Task directions:
Format every line of the rows below as a JSON list of strings, with one string per line and blank lines omitted.
####################
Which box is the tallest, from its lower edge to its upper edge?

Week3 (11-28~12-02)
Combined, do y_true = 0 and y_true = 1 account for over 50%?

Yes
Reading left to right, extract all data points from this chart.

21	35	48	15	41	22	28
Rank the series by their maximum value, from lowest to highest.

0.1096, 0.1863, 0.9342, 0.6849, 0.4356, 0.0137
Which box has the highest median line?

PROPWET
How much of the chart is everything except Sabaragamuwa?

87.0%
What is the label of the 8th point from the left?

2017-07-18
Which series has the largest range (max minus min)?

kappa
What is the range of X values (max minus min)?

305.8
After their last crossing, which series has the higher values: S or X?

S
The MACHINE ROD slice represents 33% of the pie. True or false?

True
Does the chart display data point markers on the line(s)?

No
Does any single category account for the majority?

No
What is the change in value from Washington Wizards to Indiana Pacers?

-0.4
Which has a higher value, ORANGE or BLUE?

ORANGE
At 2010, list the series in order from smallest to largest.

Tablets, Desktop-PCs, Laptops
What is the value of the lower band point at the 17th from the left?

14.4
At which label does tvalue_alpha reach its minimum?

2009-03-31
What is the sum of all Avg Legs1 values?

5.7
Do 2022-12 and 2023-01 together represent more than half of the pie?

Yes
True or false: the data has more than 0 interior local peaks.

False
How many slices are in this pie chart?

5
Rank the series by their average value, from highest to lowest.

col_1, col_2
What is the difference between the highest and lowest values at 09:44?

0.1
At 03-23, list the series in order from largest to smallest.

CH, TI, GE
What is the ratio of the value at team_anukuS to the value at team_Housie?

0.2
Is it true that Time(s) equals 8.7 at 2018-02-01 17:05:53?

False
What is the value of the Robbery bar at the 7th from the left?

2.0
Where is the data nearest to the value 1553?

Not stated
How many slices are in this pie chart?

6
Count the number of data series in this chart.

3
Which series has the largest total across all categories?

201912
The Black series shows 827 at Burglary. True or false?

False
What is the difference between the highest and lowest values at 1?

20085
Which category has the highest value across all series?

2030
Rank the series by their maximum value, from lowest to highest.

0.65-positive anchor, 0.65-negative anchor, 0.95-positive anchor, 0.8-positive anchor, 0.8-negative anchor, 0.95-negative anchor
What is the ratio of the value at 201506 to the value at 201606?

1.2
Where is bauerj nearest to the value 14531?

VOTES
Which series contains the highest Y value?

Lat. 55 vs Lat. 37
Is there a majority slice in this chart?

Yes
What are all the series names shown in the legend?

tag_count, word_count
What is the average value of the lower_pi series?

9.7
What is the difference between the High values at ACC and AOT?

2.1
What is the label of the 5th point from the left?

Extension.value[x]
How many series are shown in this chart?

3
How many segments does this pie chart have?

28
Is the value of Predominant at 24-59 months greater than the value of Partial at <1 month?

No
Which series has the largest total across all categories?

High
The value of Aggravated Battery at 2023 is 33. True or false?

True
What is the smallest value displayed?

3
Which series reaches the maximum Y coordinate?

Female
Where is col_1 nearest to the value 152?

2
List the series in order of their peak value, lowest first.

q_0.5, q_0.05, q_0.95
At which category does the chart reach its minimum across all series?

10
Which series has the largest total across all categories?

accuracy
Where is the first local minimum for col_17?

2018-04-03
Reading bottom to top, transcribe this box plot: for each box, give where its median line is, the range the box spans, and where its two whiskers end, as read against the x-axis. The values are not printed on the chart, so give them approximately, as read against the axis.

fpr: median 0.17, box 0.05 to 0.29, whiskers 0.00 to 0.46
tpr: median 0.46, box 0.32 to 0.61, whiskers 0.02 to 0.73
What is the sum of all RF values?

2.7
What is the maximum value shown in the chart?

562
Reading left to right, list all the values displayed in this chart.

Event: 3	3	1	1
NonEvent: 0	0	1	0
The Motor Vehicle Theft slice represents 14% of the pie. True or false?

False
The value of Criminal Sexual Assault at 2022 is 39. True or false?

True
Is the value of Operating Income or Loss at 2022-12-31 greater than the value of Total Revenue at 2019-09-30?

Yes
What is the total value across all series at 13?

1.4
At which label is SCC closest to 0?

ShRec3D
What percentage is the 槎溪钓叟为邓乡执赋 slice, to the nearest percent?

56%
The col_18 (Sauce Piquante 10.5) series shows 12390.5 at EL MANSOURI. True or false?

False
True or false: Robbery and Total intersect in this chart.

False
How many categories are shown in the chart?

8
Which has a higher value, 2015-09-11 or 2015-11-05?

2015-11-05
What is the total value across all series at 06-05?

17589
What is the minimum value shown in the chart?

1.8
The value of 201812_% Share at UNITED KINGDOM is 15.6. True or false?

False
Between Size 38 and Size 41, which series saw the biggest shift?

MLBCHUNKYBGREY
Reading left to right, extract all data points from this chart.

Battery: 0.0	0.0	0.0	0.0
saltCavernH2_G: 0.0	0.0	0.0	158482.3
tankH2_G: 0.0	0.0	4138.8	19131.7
####################
Finished task:
[
  "Which box is the tallest, from its lower edge to its upper edge?",
  "Week3 (11-28~12-02)",
  "Combined, do y_true = 0 and y_true = 1 account for over 50%?",
  "Yes",
  "Reading left to right, extract all data points from this chart.",
  "21\t35\t48\t15\t41\t22\t28",
  "Rank the series by their maximum value, from lowest to highest.",
  "0.1096, 0.1863, 0.9342, 0.6849, 0.4356, 0.0137",
  "Which box has the highest median line?",
  "PROPWET",
  "How much of the chart is everything except Sabaragamuwa?",
  "87.0%",
  "What is the label of the 8th point from the left?",
  "2017-07-18",
  "Which series has the largest range (max minus min)?",
  "kappa",
  "What is the range of X values (max minus min)?",
  "305.8",
  "After their last crossing, which series has the higher values: S or X?",
  "S",
  "The MACHINE ROD slice represents 33% of the pie. True or false?",
  "True",
  "Does the chart display data point markers on the line(s)?",
  "No",
  "Does any single category account for the majority?",
  "No",
  "What is the change in value from Washington Wizards to Indiana Pacers?",
  "-0.4",
  "Which has a higher value, ORANGE or BLUE?",
  "ORANGE",
  "At 2010, list the series in order from smallest to largest.",
  "Tablets, Desktop-PCs, Laptops",
  "What is the value of the lower band point at the 17th from the left?",
  "14.4",
  "At which label does tvalue_alpha reach its minimum?",
  "2009-03-31",
  "What is the sum of all Avg Legs1 values?",
  "5.7",
  "Do 2022-12 and 2023-01 together represent more than half of the pie?",
  "Yes",
  "True or false: the data has more than 0 interior local peaks.",
  "False",
  "How many slices are in this pie chart?",
  "5",
  "Rank the series by their average value, from highest to lowest.",
  "col_1, col_2",
  "What is the difference between the highest and lowest values at 09:44?",
  "0.1",
  "At 03-23, list the series in order from largest to smallest.",
  "CH, TI, GE",
  "What is the ratio of the value at team_anukuS to the value at team_Housie?",
  "0.2",
  "Is it true that Time(s) equals 8.7 at 2018-02-01 17:05:53?",
  "False",
  "What is the value of the Robbery bar at the 7th from the left?",
  "2.0",
  "Where is the data nearest to the value 1553?",
  "Not stated",
  "How many slices are in this pie chart?",
  "6",
  "Count the number of data series in this chart.",
  "3",
  "Which series has the largest total across all categories?",
  "201912",
  "The Black series shows 827 at Burglary. True or false?",
  "False",
  "What is the difference between the highest and lowest values at 1?",
  "20085",
  "Which category has the highest value across all series?",
  "2030",
  "Rank the series by their maximum value, from lowest to highest.",
  "0.65-positive anchor, 0.65-negative anchor, 0.95-positive anchor, 0.8-positive anchor, 0.8-negative anchor, 0.95-negative anchor",
  "What is the ratio of the value at 201506 to the value at 201606?",
  "1.2",
  "Where is bauerj nearest to the value 14531?",
  "VOTES",
  "Which series contains the highest Y value?",
  "Lat. 55 vs Lat. 37",
  "Is there a majority slice in this chart?",
  "Yes",
  "What are all the series names shown in the legend?",
  "tag_count, word_count",
  "What is the average value of the lower_pi series?",
  "9.7",
  "What is the difference between the High values at ACC and AOT?",
  "2.1",
  "What is the label of the 5th point from the left?",
  "Extension.value[x]",
  "How many series are shown in this chart?",
  "3",
  "How many segments does this pie chart have?",
  "28",
  "Is the value of Predominant at 24-59 months greater than the value of Partial at <1 month?",
  "No",
  "Which series has the largest total across all categories?",
  "High",
  "The value of Aggravated Battery at 2023 is 33. True or false?",
  "True",
  "What is the smallest value displayed?",
  "3",
  "Which series reaches the maximum Y coordinate?",
  "Female",
  "Where is col_1 nearest to the value 152?",
  "2",
  "List the series in order of their peak value, lowest first.",
  "q_0.5, q_0.05, q_0.95",
  "At which category does the chart reach its minimum across all series?",
  "10",
  "Which series has the largest total across all categories?",
  "accuracy",
  "Where is the first local minimum for col_17?",
  "2018-04-03",
  "Reading bottom to top, transcribe this box plot: for each box, give where its median line is, the range the box spans, and where its two whiskers end, as read against the x-axis. The values are not printed on the chart, so give them approximately, as read against the axis.",
  "fpr: median 0.17, box 0.05 to 0.29, whiskers 0.00 to 0.46",
  "tpr: median 0.46, box 0.32 to 0.61, whiskers 0.02 to 0.73",
  "What is the sum of all RF values?",
  "2.7",
  "What is the maximum value shown in the chart?",
  "562",
  "Reading left to right, list all the values displayed in this chart.",
  "Event: 3\t3\t1\t1",
  "NonEvent: 0\t0\t1\t0",
  "The Motor Vehicle Theft slice represents 14% of the pie. True or false?",
  "False",
  "The value of Criminal Sexual Assault at 2022 is 39. True or false?",
  "True",
  "Is the value of Operating Income or Loss at 2022-12-31 greater than the value of Total Revenue at 2019-09-30?",
  "Yes",
  "What is the total value across all series at 13?",
  "1.4",
  "At which label is SCC closest to 0?",
  "ShRec3D",
  "What percentage is the 槎溪钓叟为邓乡执赋 slice, to the nearest percent?",
  "56%",
  "The col_18 (Sauce Piquante 10.5) series shows 12390.5 at EL MANSOURI. True or false?",
  "False",
  "True or false: Robbery and Total intersect in this chart.",
  "False",
  "How many categories are shown in the chart?",
  "8",
  "Which has a higher value, 2015-09-11 or 2015-11-05?",
  "2015-11-05",
  "What is the total value across all series at 06-05?",
  "17589",
  "What is the minimum value shown in the chart?",
  "1.8",
  "The value of 201812_% Share at UNITED KINGDOM is 15.6. True or false?",
  "False",
  "Between Size 38 and Size 41, which series saw the biggest shift?",
  "MLBCHUNKYBGREY",
  "Reading left to right, extract all data points from this chart.",
  "Battery: 0.0\t0.0\t0.0\t0.0",
  "saltCavernH2_G: 0.0\t0.0\t0.0\t158482.3",
  "tankH2_G: 0.0\t0.0\t4138.8\t19131.7"
]